Data:
►

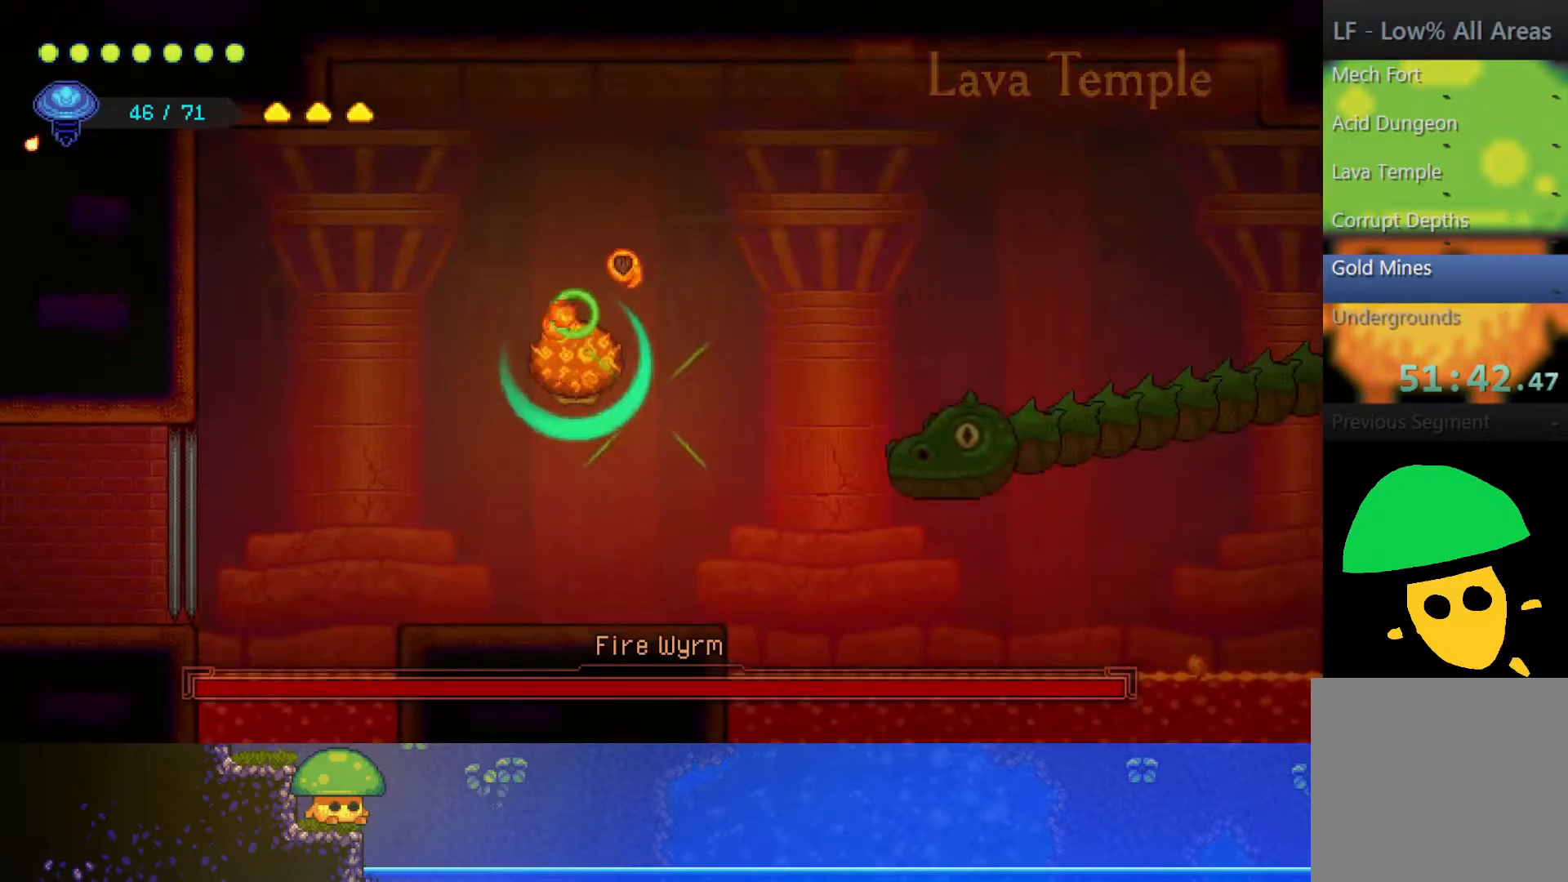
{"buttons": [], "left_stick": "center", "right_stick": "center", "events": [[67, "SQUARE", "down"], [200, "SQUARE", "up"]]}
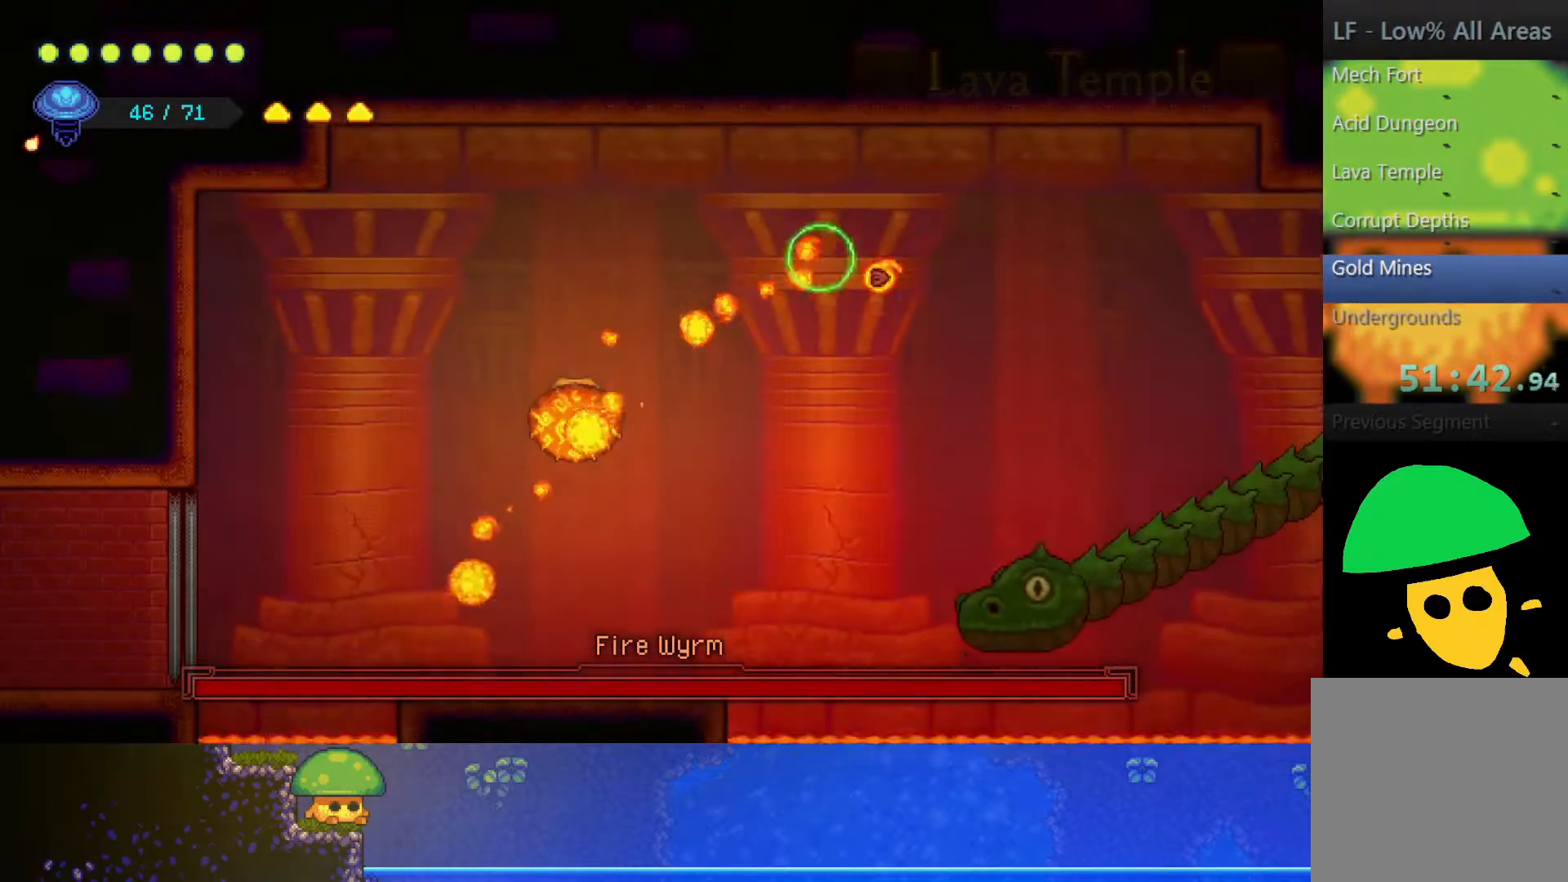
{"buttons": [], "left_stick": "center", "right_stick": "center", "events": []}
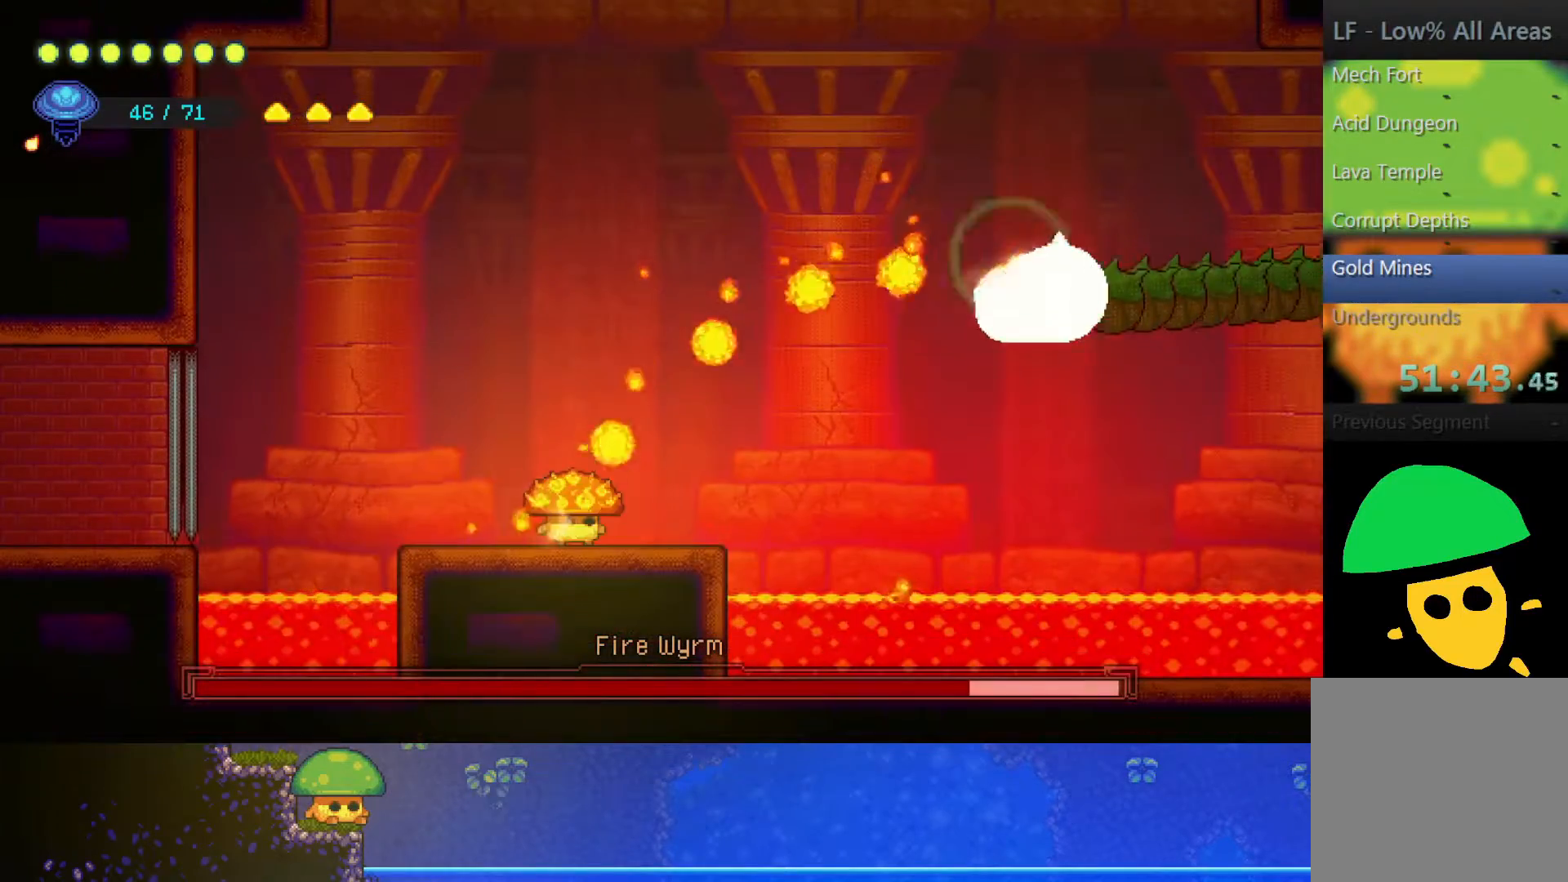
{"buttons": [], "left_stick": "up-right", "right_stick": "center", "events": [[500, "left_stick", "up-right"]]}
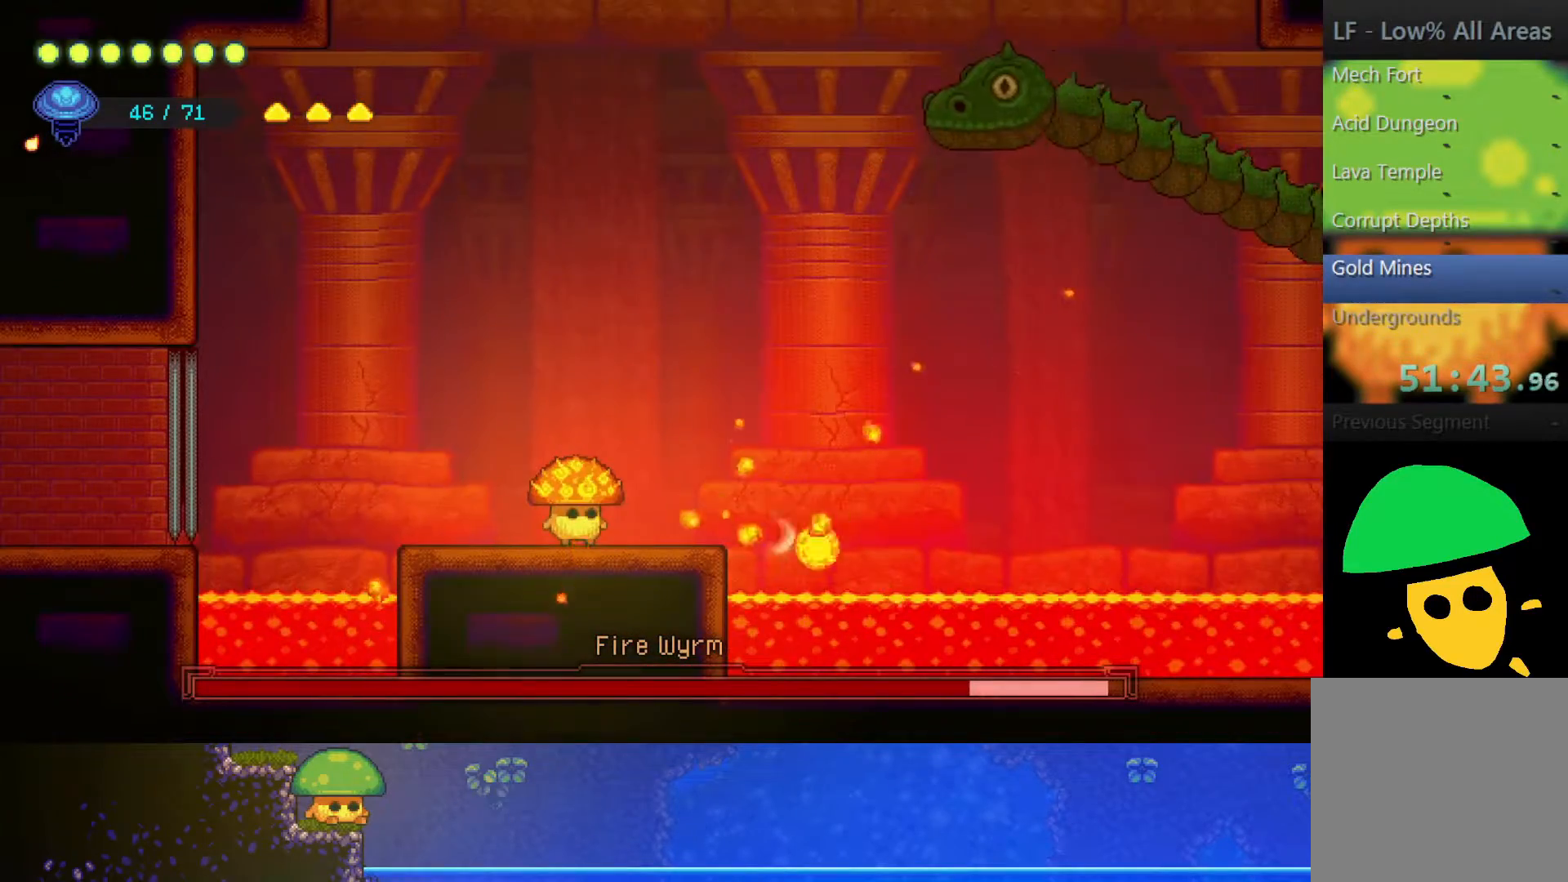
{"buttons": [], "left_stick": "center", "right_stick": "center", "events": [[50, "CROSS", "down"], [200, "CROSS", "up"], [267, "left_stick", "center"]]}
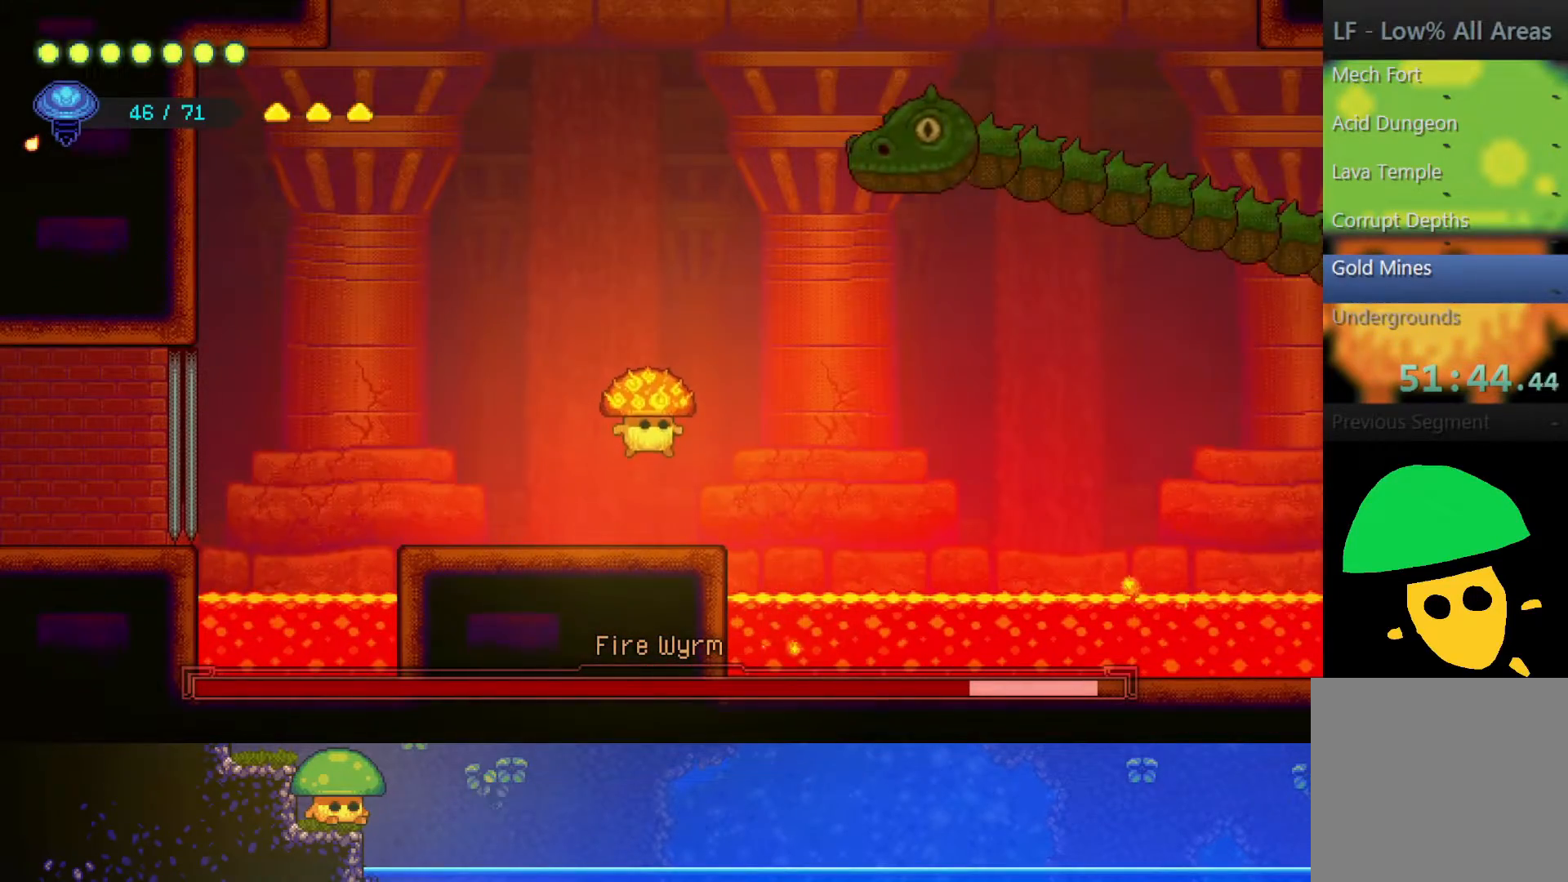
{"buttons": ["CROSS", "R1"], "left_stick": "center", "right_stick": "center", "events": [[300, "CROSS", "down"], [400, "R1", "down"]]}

◄

The pictures should not be reproduced; quote all of the other material exactly.

{"buttons": [], "left_stick": "center", "right_stick": "center", "events": [[67, "SQUARE", "down"], [200, "SQUARE", "up"]]}
{"buttons": [], "left_stick": "center", "right_stick": "center", "events": []}
{"buttons": [], "left_stick": "up-right", "right_stick": "center", "events": [[500, "left_stick", "up-right"]]}
{"buttons": [], "left_stick": "center", "right_stick": "center", "events": [[50, "CROSS", "down"], [200, "CROSS", "up"], [267, "left_stick", "center"]]}
{"buttons": ["CROSS", "R1"], "left_stick": "center", "right_stick": "center", "events": [[300, "CROSS", "down"], [400, "R1", "down"]]}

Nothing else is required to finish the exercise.